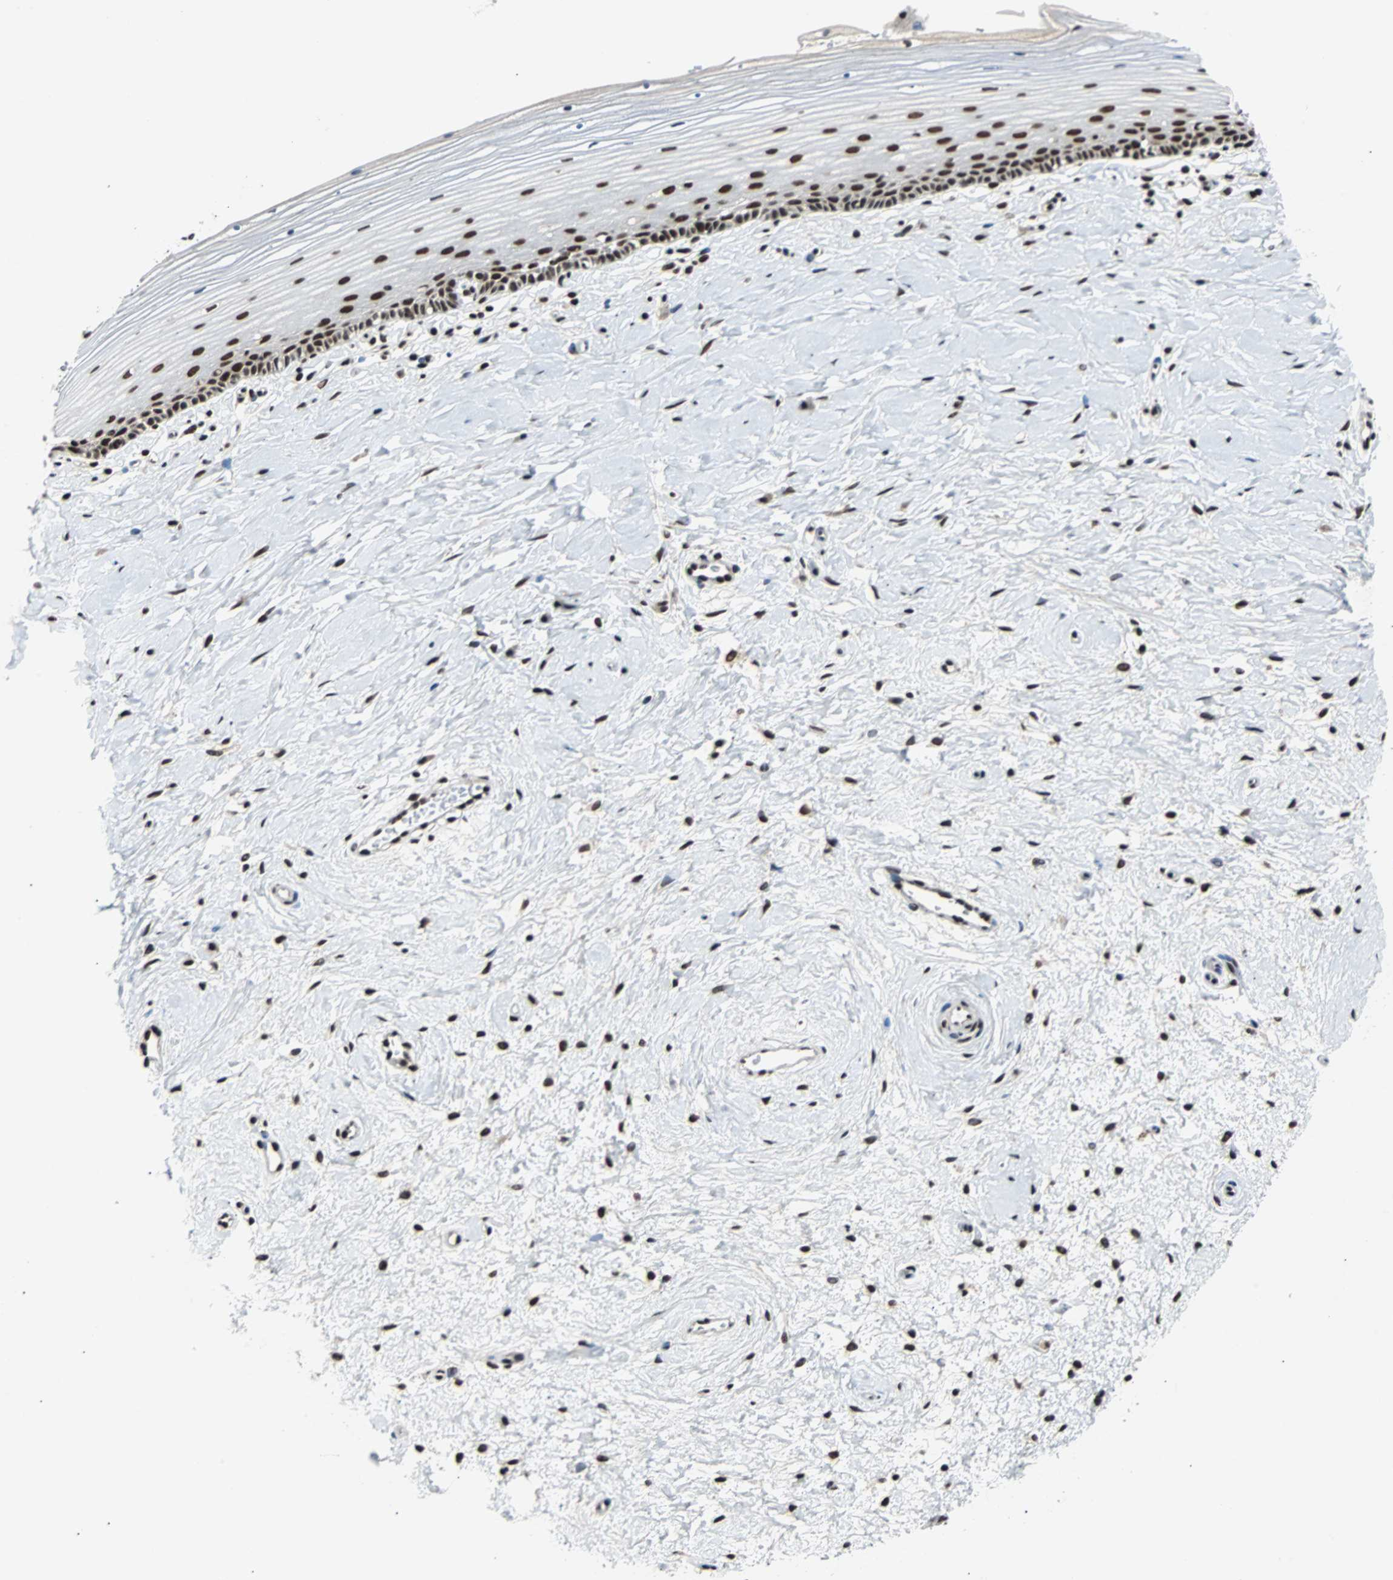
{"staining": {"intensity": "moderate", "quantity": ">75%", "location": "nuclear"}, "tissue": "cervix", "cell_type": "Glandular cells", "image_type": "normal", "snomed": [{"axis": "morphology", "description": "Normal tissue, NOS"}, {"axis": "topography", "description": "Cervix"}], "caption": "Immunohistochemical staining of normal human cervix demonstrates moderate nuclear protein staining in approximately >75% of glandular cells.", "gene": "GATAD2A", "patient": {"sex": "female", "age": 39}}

---

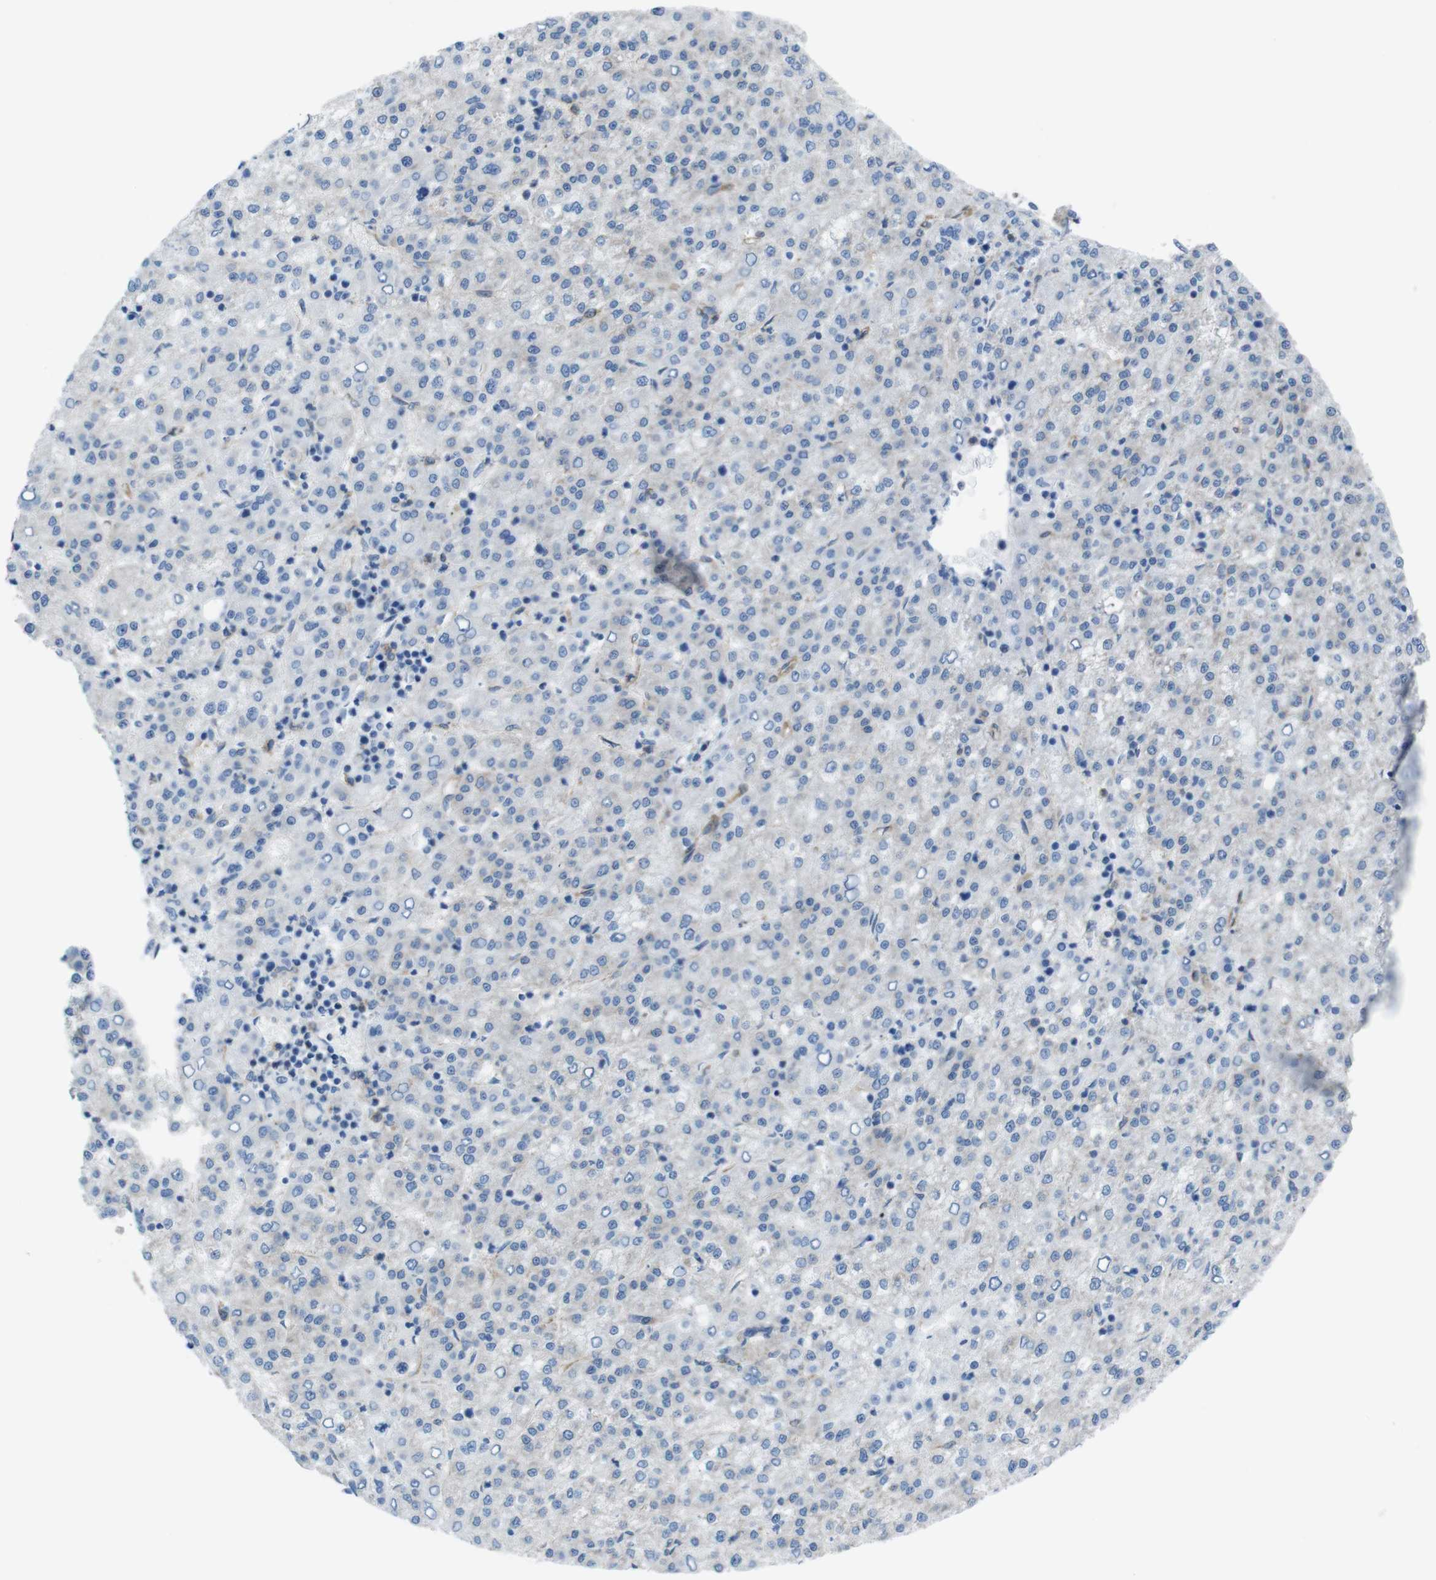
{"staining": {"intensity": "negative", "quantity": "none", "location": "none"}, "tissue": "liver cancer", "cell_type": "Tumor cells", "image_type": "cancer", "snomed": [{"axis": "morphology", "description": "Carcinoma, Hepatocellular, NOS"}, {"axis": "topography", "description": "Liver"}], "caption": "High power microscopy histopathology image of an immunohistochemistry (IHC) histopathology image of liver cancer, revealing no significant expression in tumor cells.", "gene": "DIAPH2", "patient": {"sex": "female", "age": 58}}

...

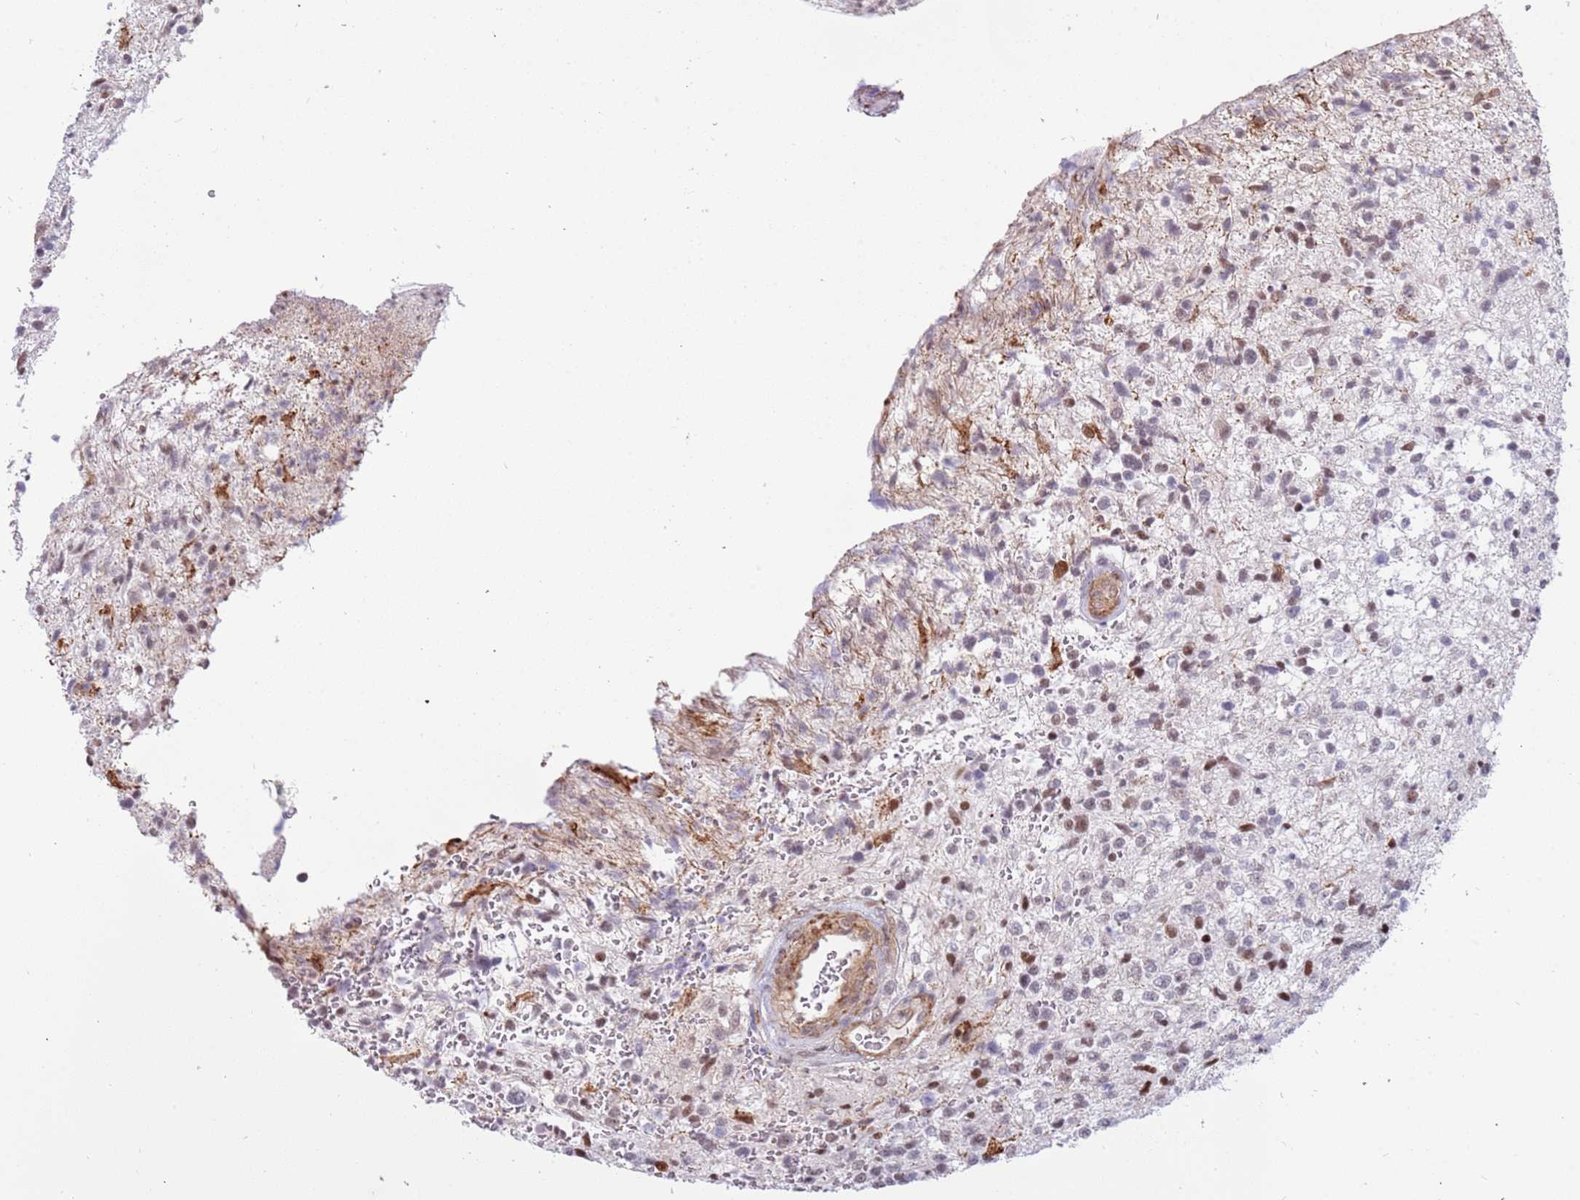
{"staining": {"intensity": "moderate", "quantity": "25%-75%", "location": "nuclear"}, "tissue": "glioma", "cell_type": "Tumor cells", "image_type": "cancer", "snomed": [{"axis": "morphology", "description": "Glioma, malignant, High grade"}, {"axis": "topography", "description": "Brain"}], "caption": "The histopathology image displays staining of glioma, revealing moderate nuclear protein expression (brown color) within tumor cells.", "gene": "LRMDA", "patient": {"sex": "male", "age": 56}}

## EXERCISE DETAILS
Search the material above for the string "histopathology". Show every line that holds it.

## YOUR RESPONSE
{"staining": {"intensity": "negative", "quantity": "none", "location": "none"}, "tissue": "liver cancer", "cell_type": "Tumor cells", "image_type": "cancer", "snomed": [{"axis": "morphology", "description": "Carcinoma, Hepatocellular, NOS"}, {"axis": "topography", "description": "Liver"}], "caption": "High power microscopy histopathology image of an immunohistochemistry (IHC) histopathology image of liver cancer, revealing no significant expression in tumor cells.", "gene": "DIAPH2", "patient": {"sex": "female", "age": 58}}
{"staining": {"intensity": "moderate", "quantity": "25%-75%", "location": "nuclear"}, "tissue": "glioma", "cell_type": "Tumor cells", "image_type": "cancer", "snomed": [{"axis": "morphology", "description": "Glioma, malignant, High grade"}, {"axis": "topography", "description": "Brain"}], "caption": "The histopathology image displays staining of glioma, revealing moderate nuclear protein expression (brown color) within tumor cells.", "gene": "LRMDA", "patient": {"sex": "male", "age": 56}}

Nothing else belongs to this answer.